§ **Tasks to carry out**
#1 From the passage on pangolin genes, print the part starting at "Evolutionary geneticists probe" and ending at "DNA sequence is.".
#2 According to the passage on pangolin genes, what does the interferon epsilon gene provide in the 71 other placental mammal species where it works?
#3 Using the passage on pangolin genes, explain why a gene whose DNA sequence varies little from one individual to another is taken as a sign of positive selection.

§ **Supplied passage**
####################

PSEUDOGENES AND CONTRACTING GENE FAMILIES
Because the pangolin was the only placental mammal who hadn't had its genome sequenced, Siew Woh Choo from the University of Malaya and colleagues did so, for two females. One is a Malayan pangolin of species Manis javanica, which sounds like a Starbucks drink, and the other a Chinese pangolin, M. pentadactyla. The Malayan's genome is 23,446 genes and the Chinese one is 20,298 -- same ballpark as us.
Evolutionary geneticists probe for signs of positive and negative natural selection. Genes that don’t vary much in DNA sequence from individual to individual indicate positive selection, because whatever the sequence is, the encoded protein is working: an if-it-ain’t-broke scenario. However, a gene that is no longer functional can be riddled with mutations, varying greatly among individuals – if it’s protein isn’t useful or even produced, it doesn’t much matter what the underlying DNA sequence is.
Genes that have diverged in sequence so greatly from the ancestral one that they no longer function are called pseudogenes. They may arise from a gene duplication – having an extra copy allows one gene to go on functioning while the partner accumulates mutations. In this way genomes come to harbor pseudogenes, the ghosts and echoes of functional counterparts from the past. The best-studied pseudogenes are in the beta globin cluster in human genomes.
Several pangolin genes have been “pseudogenized” into “loss of function” – what isn’t needed accumulates glitches. And in those deactivated genes lies a genetic just-so story:
• A gene called ENAM, which encodes the largest tooth enamel protein, is full of premature stop codons, duplications, and deletions. Ditto the genes for the enamel proteins ameloblastin and amelogenin. Other toothless creatures, including baleen whales, birds, and turtles, also have mutations in these genes.
• Several vision genes have been mutated into silence.
• The interferon epsilon gene is so altered that it doesn’t work in both pangolin species, as well as in their African counterparts. Yet it is fully functional in 71 other species of placental mammals, where it provides a “first line of defense” against skin infections. Several other interferon genes, which deal with infection, inflammation, and skin healing, are missing too. The Malayan pangolin has three, the Chinese pangolin two, yet other mammals a full set of ten. Use it or lose it.

####################

§ **Extracted data entries**
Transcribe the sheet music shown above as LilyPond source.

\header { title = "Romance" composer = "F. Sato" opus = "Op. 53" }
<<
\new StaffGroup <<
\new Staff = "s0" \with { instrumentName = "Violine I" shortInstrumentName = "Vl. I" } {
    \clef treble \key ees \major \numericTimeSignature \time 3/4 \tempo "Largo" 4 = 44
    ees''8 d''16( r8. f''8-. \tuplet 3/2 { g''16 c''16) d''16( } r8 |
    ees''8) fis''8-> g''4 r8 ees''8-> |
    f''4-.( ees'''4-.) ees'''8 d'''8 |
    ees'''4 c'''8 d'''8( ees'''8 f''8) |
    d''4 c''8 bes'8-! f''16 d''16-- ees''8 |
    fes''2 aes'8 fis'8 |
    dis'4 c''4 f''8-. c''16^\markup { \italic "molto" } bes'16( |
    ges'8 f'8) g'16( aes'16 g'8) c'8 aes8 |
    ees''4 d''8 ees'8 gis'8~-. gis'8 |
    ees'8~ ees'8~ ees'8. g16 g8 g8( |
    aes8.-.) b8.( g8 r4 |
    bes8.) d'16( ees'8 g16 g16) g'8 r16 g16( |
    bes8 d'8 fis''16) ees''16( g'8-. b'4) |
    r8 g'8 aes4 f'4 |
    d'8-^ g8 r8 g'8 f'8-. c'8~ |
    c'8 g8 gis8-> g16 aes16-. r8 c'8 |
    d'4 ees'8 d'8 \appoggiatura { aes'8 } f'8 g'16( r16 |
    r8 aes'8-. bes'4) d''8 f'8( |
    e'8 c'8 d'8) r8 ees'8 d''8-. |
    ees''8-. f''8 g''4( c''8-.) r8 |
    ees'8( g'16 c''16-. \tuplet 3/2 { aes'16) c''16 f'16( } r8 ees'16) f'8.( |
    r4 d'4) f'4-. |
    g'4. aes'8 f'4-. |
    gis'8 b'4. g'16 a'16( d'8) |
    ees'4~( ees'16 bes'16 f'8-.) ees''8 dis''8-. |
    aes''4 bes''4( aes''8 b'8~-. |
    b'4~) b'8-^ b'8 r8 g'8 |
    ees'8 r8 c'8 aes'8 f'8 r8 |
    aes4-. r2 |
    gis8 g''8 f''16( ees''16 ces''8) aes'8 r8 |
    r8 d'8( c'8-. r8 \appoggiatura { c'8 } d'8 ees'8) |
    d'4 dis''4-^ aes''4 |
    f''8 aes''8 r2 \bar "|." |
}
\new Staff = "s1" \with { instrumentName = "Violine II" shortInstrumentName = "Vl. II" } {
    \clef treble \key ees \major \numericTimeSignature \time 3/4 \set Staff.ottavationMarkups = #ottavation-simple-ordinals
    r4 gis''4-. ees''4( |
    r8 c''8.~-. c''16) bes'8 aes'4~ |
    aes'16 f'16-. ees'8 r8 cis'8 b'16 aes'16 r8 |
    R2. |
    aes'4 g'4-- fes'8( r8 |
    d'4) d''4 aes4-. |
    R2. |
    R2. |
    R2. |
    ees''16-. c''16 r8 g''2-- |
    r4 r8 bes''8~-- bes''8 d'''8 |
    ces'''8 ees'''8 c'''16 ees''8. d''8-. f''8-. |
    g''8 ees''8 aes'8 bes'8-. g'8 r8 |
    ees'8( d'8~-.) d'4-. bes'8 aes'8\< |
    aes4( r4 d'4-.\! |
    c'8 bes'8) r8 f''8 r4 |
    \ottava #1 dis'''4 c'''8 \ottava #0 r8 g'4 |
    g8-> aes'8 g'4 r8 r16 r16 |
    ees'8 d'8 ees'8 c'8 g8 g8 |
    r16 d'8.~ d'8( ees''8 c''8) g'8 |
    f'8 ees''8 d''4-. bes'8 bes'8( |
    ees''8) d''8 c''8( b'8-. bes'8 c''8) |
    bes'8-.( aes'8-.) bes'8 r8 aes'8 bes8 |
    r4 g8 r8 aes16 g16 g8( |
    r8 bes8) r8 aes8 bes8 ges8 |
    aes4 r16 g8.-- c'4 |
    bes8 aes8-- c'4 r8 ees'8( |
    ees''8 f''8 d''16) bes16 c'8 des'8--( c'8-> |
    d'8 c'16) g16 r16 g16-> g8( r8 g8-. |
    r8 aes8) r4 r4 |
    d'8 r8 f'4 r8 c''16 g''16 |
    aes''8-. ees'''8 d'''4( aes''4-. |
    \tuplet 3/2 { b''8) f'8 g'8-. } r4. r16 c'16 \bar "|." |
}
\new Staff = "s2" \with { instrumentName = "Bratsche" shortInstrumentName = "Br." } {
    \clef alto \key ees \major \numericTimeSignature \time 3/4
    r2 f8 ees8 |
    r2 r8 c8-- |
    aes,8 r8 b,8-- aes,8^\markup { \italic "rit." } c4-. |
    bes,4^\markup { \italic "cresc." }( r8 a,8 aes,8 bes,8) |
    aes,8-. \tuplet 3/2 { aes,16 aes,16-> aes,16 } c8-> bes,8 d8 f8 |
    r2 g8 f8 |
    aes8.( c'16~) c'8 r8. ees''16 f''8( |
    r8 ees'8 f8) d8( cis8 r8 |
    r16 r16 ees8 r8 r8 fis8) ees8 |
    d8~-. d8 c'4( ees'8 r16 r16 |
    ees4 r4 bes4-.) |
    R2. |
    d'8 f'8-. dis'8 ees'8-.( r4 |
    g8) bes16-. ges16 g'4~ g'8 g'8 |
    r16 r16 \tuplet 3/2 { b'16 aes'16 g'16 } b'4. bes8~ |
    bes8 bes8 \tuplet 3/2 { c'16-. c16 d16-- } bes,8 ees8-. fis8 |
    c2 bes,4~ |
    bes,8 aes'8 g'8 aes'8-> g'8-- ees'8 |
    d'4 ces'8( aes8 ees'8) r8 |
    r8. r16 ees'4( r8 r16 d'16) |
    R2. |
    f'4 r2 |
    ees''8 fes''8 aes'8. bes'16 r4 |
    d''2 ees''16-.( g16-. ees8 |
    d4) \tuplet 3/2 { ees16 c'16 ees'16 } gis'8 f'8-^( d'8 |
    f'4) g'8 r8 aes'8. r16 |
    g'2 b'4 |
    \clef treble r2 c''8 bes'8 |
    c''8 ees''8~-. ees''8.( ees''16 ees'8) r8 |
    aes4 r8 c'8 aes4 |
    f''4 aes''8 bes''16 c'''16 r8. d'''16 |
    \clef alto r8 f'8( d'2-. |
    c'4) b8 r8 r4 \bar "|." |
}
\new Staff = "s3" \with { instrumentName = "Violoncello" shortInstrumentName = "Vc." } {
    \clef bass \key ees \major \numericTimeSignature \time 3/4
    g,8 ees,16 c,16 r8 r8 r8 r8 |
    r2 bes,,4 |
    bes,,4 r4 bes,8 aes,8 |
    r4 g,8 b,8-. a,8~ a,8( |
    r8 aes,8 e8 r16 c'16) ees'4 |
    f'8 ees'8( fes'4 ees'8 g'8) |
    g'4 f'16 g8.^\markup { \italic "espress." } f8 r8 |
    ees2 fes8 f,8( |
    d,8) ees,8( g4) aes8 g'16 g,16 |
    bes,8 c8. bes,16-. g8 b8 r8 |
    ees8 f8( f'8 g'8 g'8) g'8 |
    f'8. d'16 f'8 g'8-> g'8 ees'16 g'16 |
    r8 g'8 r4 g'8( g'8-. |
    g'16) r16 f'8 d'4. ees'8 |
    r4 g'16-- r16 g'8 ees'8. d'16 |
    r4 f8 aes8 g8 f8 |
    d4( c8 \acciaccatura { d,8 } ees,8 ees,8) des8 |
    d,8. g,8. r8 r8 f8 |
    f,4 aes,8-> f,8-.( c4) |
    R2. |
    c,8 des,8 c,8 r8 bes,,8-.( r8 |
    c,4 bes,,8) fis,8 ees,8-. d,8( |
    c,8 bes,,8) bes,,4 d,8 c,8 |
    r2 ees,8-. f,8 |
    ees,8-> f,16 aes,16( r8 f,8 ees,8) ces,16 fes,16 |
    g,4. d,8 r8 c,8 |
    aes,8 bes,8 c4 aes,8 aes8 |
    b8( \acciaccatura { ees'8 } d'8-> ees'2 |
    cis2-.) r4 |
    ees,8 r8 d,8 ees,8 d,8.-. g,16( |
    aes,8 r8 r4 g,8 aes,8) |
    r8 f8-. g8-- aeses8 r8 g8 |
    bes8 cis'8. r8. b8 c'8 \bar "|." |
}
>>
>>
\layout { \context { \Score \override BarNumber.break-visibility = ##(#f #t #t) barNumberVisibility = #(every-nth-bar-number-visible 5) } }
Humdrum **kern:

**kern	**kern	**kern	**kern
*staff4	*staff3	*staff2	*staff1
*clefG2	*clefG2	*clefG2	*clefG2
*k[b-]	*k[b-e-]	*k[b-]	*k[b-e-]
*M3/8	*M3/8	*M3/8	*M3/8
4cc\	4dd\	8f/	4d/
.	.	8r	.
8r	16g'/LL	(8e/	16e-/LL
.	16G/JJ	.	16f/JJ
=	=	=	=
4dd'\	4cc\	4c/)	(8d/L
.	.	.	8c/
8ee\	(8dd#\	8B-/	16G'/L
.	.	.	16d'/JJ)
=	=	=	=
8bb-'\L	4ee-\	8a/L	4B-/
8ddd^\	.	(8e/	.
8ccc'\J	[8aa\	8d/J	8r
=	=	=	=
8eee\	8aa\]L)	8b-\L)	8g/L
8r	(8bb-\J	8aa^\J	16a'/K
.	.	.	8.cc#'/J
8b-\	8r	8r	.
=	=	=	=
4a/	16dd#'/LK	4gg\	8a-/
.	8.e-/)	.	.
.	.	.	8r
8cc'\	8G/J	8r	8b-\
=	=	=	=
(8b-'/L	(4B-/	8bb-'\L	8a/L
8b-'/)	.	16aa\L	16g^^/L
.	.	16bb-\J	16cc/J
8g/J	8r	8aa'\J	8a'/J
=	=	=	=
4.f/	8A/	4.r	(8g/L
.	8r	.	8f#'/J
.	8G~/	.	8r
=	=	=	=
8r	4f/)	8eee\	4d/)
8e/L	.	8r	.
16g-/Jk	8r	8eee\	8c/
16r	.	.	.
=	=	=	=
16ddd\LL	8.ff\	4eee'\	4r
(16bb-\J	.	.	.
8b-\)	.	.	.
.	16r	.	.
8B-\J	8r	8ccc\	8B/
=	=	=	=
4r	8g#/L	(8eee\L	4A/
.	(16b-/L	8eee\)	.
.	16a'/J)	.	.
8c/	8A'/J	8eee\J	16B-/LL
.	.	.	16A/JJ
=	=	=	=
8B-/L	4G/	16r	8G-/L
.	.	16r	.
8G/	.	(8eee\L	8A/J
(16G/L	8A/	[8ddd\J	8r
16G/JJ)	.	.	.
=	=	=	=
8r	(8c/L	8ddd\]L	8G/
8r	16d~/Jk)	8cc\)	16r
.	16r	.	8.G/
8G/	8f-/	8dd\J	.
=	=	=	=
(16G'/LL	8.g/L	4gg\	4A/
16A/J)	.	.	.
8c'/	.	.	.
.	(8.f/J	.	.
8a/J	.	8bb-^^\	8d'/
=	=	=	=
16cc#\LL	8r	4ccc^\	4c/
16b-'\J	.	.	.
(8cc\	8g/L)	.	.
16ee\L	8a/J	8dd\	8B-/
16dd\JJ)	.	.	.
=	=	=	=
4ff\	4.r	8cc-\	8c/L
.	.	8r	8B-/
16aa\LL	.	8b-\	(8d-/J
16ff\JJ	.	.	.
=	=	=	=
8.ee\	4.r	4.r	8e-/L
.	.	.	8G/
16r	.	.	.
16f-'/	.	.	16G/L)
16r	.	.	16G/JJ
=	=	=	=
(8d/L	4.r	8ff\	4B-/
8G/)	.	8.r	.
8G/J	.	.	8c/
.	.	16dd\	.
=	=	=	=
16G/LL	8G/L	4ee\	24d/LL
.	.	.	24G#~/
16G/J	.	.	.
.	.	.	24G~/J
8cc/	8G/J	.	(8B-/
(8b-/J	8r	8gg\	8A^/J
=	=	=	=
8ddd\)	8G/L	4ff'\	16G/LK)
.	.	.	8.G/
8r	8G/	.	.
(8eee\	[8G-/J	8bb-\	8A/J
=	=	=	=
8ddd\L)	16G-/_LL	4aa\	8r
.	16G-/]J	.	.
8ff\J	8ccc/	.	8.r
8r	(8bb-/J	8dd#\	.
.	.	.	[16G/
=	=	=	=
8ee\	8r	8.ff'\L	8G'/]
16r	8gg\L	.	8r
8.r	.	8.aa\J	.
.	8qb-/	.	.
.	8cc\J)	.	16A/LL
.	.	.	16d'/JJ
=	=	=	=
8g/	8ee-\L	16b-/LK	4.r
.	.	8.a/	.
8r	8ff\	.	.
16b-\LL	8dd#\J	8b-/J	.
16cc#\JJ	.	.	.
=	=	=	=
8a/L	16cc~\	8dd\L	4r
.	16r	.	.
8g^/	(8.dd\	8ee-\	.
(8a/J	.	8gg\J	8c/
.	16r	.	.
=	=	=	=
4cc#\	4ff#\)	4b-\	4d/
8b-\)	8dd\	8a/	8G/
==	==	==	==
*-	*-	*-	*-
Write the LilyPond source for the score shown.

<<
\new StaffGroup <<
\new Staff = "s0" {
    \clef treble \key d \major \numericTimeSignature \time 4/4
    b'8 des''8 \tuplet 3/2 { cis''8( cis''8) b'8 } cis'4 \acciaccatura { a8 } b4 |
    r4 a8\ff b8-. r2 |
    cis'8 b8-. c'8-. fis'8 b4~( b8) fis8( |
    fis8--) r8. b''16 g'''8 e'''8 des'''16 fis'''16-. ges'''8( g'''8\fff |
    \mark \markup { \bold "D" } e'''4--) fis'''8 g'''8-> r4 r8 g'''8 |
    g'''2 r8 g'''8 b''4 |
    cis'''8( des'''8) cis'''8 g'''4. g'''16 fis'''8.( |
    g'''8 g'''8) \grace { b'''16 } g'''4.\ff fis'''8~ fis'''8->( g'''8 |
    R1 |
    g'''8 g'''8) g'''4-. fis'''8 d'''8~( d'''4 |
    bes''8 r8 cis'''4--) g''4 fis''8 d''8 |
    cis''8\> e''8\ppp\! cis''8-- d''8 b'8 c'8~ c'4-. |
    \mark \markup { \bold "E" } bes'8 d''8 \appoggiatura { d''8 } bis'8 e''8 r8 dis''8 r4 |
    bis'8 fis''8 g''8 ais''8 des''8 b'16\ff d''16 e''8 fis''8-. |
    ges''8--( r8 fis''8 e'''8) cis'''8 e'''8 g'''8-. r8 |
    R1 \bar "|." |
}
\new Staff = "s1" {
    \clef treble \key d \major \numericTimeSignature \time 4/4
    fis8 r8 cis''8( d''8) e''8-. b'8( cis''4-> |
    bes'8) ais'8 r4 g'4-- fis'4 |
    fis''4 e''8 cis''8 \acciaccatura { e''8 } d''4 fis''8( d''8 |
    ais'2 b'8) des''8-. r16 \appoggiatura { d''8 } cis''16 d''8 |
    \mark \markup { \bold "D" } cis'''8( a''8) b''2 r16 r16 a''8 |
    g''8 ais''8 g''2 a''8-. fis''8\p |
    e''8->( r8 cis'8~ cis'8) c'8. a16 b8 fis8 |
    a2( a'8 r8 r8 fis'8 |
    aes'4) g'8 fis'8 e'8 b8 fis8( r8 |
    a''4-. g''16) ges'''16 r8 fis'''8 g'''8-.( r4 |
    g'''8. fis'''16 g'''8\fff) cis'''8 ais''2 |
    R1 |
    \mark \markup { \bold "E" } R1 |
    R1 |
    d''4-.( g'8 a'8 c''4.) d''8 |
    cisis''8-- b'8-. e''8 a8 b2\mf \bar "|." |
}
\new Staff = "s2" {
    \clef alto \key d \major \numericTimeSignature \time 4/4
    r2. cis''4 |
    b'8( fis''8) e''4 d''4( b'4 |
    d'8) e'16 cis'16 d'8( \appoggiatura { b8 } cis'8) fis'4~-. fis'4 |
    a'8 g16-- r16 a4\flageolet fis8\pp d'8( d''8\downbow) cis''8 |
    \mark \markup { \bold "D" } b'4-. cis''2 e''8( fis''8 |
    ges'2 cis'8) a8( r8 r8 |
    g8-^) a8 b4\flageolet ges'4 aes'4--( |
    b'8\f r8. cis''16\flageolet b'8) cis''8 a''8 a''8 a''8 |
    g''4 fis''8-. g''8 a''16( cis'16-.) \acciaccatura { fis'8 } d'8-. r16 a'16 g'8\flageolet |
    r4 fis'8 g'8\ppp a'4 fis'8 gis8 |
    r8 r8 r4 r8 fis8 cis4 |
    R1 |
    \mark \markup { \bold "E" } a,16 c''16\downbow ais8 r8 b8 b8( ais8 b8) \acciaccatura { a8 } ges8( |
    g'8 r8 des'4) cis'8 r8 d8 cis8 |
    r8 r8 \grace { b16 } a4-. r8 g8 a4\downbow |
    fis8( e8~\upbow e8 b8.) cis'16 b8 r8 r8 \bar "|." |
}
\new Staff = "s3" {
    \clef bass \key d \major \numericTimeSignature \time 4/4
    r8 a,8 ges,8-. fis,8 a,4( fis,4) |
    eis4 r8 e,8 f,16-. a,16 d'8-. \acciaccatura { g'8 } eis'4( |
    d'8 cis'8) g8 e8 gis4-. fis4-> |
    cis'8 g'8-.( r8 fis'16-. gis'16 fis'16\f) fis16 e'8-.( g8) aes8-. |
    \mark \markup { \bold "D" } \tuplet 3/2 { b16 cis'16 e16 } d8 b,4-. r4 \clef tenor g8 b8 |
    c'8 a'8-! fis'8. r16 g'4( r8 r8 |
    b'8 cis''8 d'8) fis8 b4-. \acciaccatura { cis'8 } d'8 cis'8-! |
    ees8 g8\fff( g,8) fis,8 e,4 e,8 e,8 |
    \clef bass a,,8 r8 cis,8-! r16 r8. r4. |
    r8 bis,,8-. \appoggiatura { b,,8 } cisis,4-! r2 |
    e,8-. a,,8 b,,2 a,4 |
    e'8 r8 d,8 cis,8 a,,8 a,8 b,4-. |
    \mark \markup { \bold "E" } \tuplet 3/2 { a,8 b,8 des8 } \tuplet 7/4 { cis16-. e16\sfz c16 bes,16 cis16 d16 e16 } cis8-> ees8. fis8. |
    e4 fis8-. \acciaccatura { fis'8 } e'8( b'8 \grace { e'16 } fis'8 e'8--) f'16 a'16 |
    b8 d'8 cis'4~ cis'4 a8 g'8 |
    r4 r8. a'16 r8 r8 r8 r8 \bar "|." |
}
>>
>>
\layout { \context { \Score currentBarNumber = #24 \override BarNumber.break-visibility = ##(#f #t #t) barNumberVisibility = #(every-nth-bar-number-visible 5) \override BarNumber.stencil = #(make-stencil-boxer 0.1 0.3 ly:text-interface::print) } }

####################

§ **Responses by task**
#1
Evolutionary geneticists probe for signs of positive and negative natural selection. Genes that don’t vary much in DNA sequence from individual to individual indicate positive selection, because whatever the sequence is, the encoded protein is working: an if-it-ain’t-broke scenario. However, a gene that is no longer functional can be riddled with mutations, varying greatly among individuals – if it’s protein isn’t useful or even produced, it doesn’t much matter what the underlying DNA sequence is.

#2 It provides a "first line of defense" against skin infections.

#3 Whatever the sequence is, the protein it encodes is working. The passage calls this an if-it-ain't-broke scenario.